The retina in vertebrates -including fish- is rich in HUFA, but fish larvae have low or no capacity to synthesise HUFA de novo, and therefore must incorporate them through the food. HUFA production in the marine ecosystem is mostly attributable to microalgae and they are ingested by fish larvae directly or mostly via zooplankton. Most of the attention about quality of food has been focused on aquaculture in order to design proper food to successfully rear different species in captivity, but how quality of food fluctuates in natural environments and in consequence how that affects natural fish population is not yet well understood. This information is relevant to determine natural causes of fish mortality and to predict how changes in the environment could affect fish recruitment.

This project was carried out at the Limnological Laboratory of the Faculty of Sciences, Universidad de la República (Uruguay). The study comprised different activities that included:
i) collection of microalgae, zooplankton and fish larvae from an Uruguayan estuary at different times of the year (spring, summer, early autumn);
ii) analysis of fatty acid profiles in algae and zooplankton as descriptors of the quality of food available for fish larvae;
iii) analysis of the structure and fatty acid composition of the retina from larvae capture at those periods.
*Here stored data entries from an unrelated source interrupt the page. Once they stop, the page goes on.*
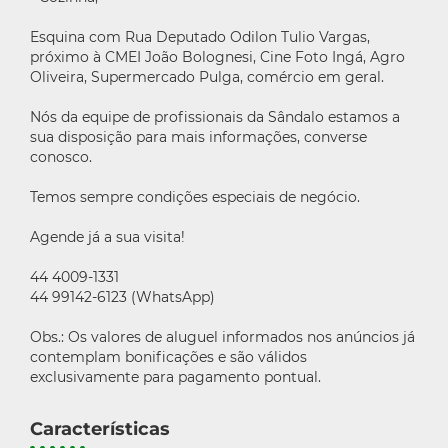
Esquina com Rua Deputado Odilon Tulio Vargas,
próximo à CMEI João Bolognesi, Cine Foto Ingá, Agro
Oliveira, Supermercado Pulga, comércio em geral.
Nós da equipe de profissionais da Sândalo estamos a
sua disposição para mais informações, converse
conosco.
Temos sempre condições especiais de negócio.
Agende já a sua visita!
44 4009-1331
44 99142-6123 (WhatsApp)
Obs.: Os valores de aluguel informados nos anúncios já
contemplam bonificações e são válidos
exclusivamente para pagamento pontual.
Características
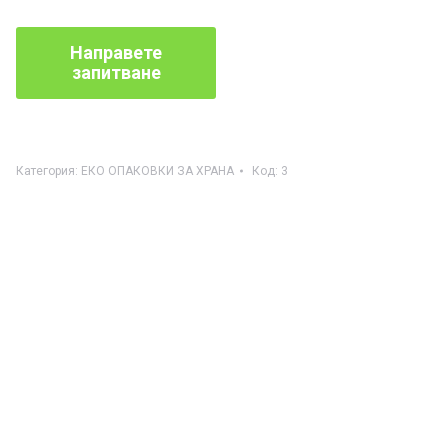
Категория:
ЕКО ОПАКОВКИ ЗА ХРАНА
Код:
3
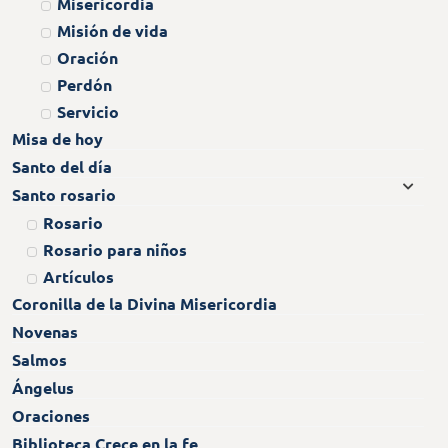
Misericordia
Misión de vida
Oración
Perdón
Servicio
Misa de hoy
Santo del día
Santo rosario
Rosario
Rosario para niños
Artículos
Coronilla de la Divina Misericordia
Novenas
Salmos
Ángelus
Oraciones
Biblioteca Crece en la fe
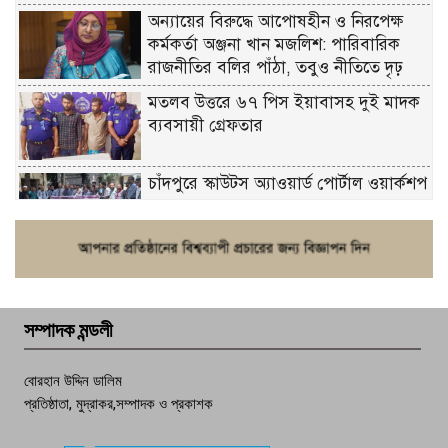
অন্যায়ের বিরুদ্ধে আপোষহীন ও নিরপেক্ষ
কর্মকর্তা অঞ্জনা খান মজলিশ: পারিবারিক
রাজনীতির বলির পাঁঠা, তবুও নীতিতে দৃঢ়
মতলব উত্তরে ৬৭ পিস ইয়াবাসহ দুই মাদক
ব্যবসায়ী গ্রেফতার
চাঁদপুরে স্কাউটস অ্যাওয়ার্ড পোর্টাল ওয়ার্কশপ
ফরিদগঞ্জে চুরির আতঙ্ক: এক সপ্তাহে ২০টির
বেশি ঘটনা, নিরাপত্তাহীনতায় জনজীবন
সম্পাদক মন্ডলী
চাঁদপুর ডিবির জালে বাঘ শাহজাহান
বোরহান উদ্দিন ডালিম
প্রতিষ্ঠাতা, মুদ্রাকর,সম্পাদক ও প্রকাশক
দেশসেরা কর্মচারী এখন হাজীগঞ্জের গর্ব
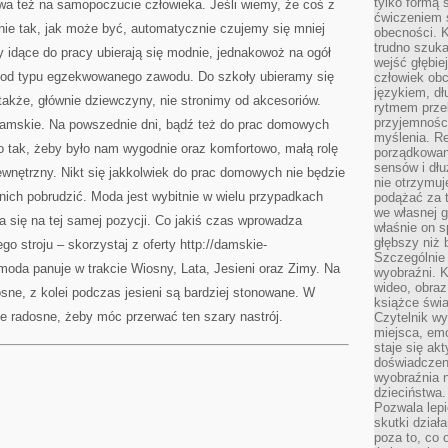
tylko formą 
wa też na samopoczucie człowieka. Jeśli wiemy, że coś z
ćwiczeniem s
nie tak, jak może być, automatycznie czujemy się mniej
obecności. K
trudno szuka
 idące do pracy ubierają się modnie, jednakowoż na ogół
wejść głębiej
kże od typu egzekwowanego zawodu. Do szkoły ubieramy się
człowiek ob
językiem, dł
z także, głównie dziewczyny, nie stronimy od akcesoriów.
rytmem przek
przyjemności
damskie. Na powszednie dni, bądź też do prac domowych
myślenia. Re
o tak, żeby było nam wygodnie oraz komfortowo, małą rolę
porządkowani
sensów i dł
nętrzny. Nikt się jakkolwiek do prac domowych nie będzie
nie otrzymuj
 nich pobrudzić. Moda jest wybitnie w wielu przypadkach
podążać za t
we własnej g
a się na tej samej pozycji. Co jakiś czas wprowadza
właśnie on s
głębszy niż 
o stroju – skorzystaj z oferty http://damskie-
Szczególnie 
 moda panuje w trakcie Wiosny, Lata, Jesieni oraz Zimy. Na
wyobraźni. K
wideo, obraz
sne, z kolei podczas jesieni są bardziej stonowane. W
książce świa
e radosne, żeby móc przerwać ten szary nastrój.
Czytelnik wy
miejsca, emo
staje się ak
doświadczen
wyobraźnia n
dzieciństwa.
Pozwala lepi
skutki dział
poza to, co 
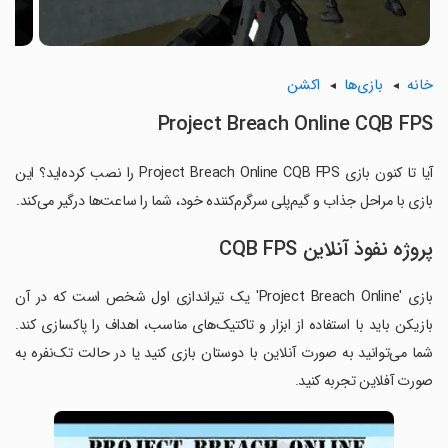
خانه
بازی‌ها
اکشن
Project Breach Online CQB FPS
آیا تا کنون بازی Project Breach Online CQB FPS را نصب کرده‌اید؟ این
بازی با مراحل جذاب و گیم‌پلی سرگرم‌کننده خود، شما را ساعت‌ها درگیر می‌کند.
پروژه نفوذ آنلاین CQB FPS
بازی 'Project Breach Online' یک تیراندازی اول شخص است که در آن
بازیکن باید با استفاده از ابزار و تاکتیک‌های مناسب، اهداف را پاکسازی کند.
شما می‌توانید به صورت آنلاین با دوستان بازی کنید یا در حالت تک‌نفره به
صورت آفلاین تجربه کنید.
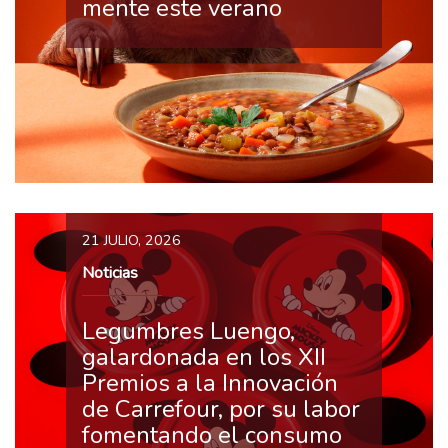
mente este verano
21 JULIO, 2026
Noticias
Legumbres Luengo,
galardonada en los XII
Premios a la Innovación
de Carrefour, por su labor
fomentando el consumo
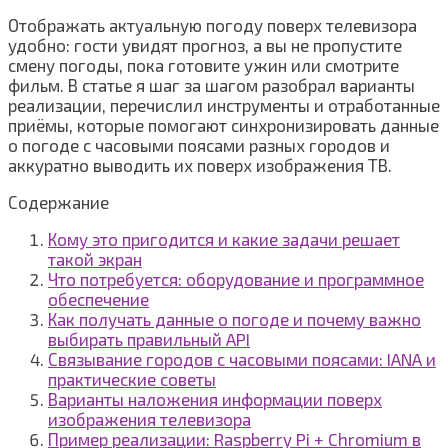
Отображать актуальную погоду поверх телевизора
удобно: гости увидят прогноз, а вы не пропустите
смену погоды, пока готовите ужин или смотрите
фильм. В статье я шаг за шагом разобрал варианты
реализации, перечислил инструменты и отработанные
приёмы, которые помогают синхронизировать данные
о погоде с часовыми поясами разных городов и
аккуратно выводить их поверх изображения ТВ.
Содержание
Кому это пригодится и какие задачи решает
такой экран
Что потребуется: оборудование и программное
обеспечение
Как получать данные о погоде и почему важно
выбирать правильный API
Связывание городов с часовыми поясами: IANA и
практические советы
Варианты наложения информации поверх
изображения телевизора
Пример реализации: Raspberry Pi + Chromium в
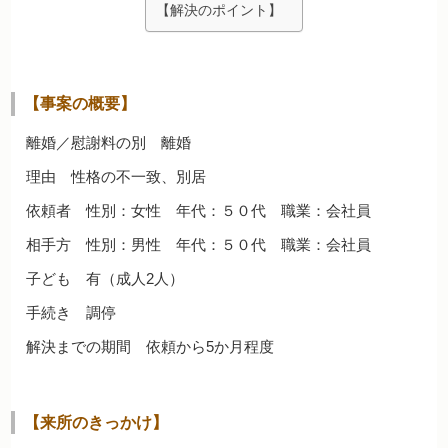
【解決のポイント】
【事案の概要】
離婚／慰謝料の別 離婚
理由 性格の不一致、別居
依頼者 性別：女性 年代：５０代 職業：会社員
相手方 性別：男性 年代：５０代 職業：会社員
子ども 有（成人2人）
手続き 調停
解決までの期間 依頼から5か月程度
【来所のきっかけ】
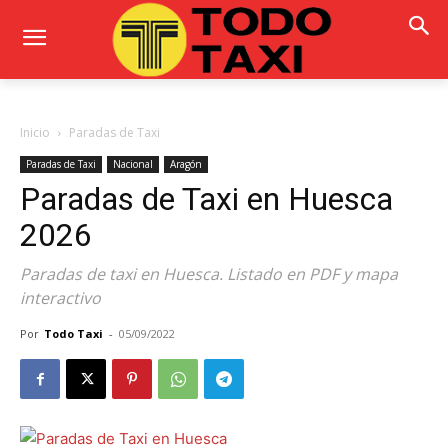
Inicio
Paradas de Taxi
Paradas de Taxi
Nacional
Aragón
Paradas de Taxi en Huesca
2026
Paradas de taxi en Huesca. Listado en PDF y mapa
interactivo
Por
Todo Taxi
-
05/09/2022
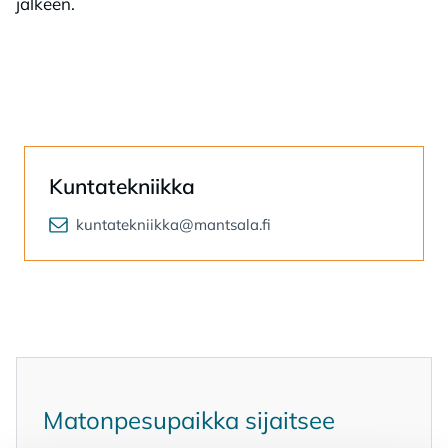
jälkeen.
Kuntatekniikka
kuntatekniikka@mantsala.fi
Ma­ton­pe­su­paik­ka si­jait­see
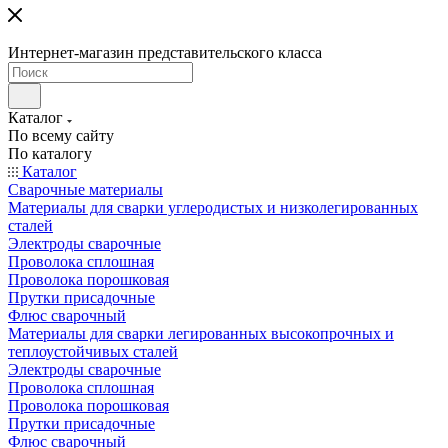
Интернет-магазин представительского класса
Каталог
По всему сайту
По каталогу
Каталог
Сварочные материалы
Материалы для сварки углеродистых и низколегированных
сталей
Электроды сварочные
Проволока сплошная
Проволока порошковая
Прутки присадочные
Флюс сварочный
Материалы для сварки легированных высокопрочных и
теплоустойчивых сталей
Электроды сварочные
Проволока сплошная
Проволока порошковая
Прутки присадочные
Флюс сварочный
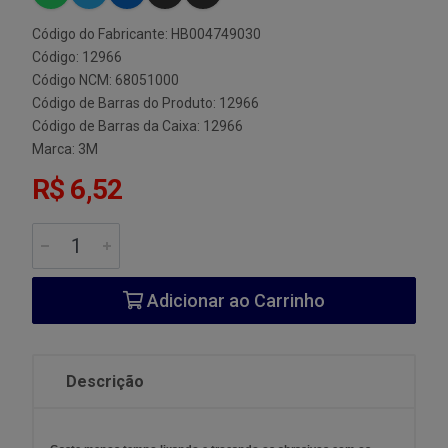
Código do Fabricante: HB004749030
Código: 12966
Código NCM: 68051000
Código de Barras do Produto: 12966
Código de Barras da Caixa: 12966
Marca:
3M
R$ 6,52
Adicionar ao Carrinho
Descrição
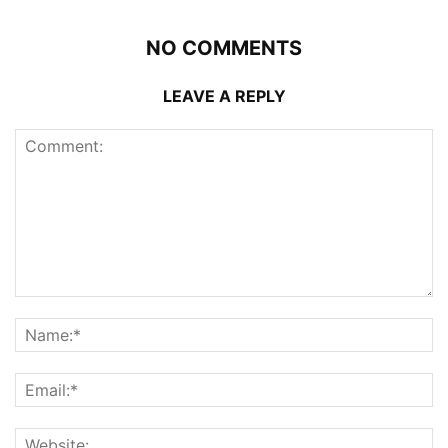
NO COMMENTS
LEAVE A REPLY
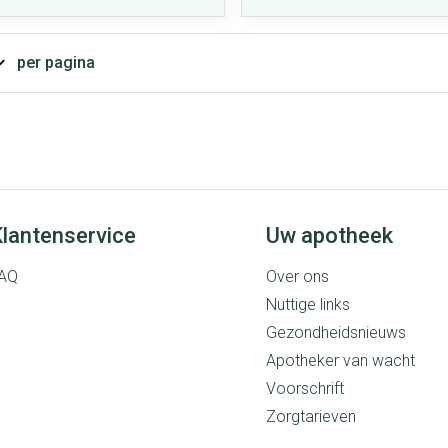
per pagina
lantenservice
Uw apotheek
AQ
Over ons
Nuttige links
Gezondheidsnieuws
Apotheker van wacht
Voorschrift
Zorgtarieven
In total, 48 samplings were performed along the study. Environmental conditions followed an expected seasonal pattern for most of the variables recorded. Levels of nutrients in the water were characteristic of natural environments with exception of high levels of phosphorous indicating that the studied system could be affected by anthropogenic activities. Microalgal composition varied between periods, spring was dominated by a cyptophyte Hyllea marina meanwhile a cyanophyte Synechocystis sp. dominated in summer and the diatom Melosyra sp. was the most abundant in early autumn.

A total of 12 fish taxa were recorded, which were mostly cited for the first time for the studied estuary. Larvae of Brevoortia aurea were abundant during spring meanwhile Prepilus parus dominated samples in summer and autumn. HUFA profiles in larvae and their food are under analysis but preliminary results on condition index of larvae estimated by an enzymatic approach showed that in spring the nutritional condition was lower than in the other periods.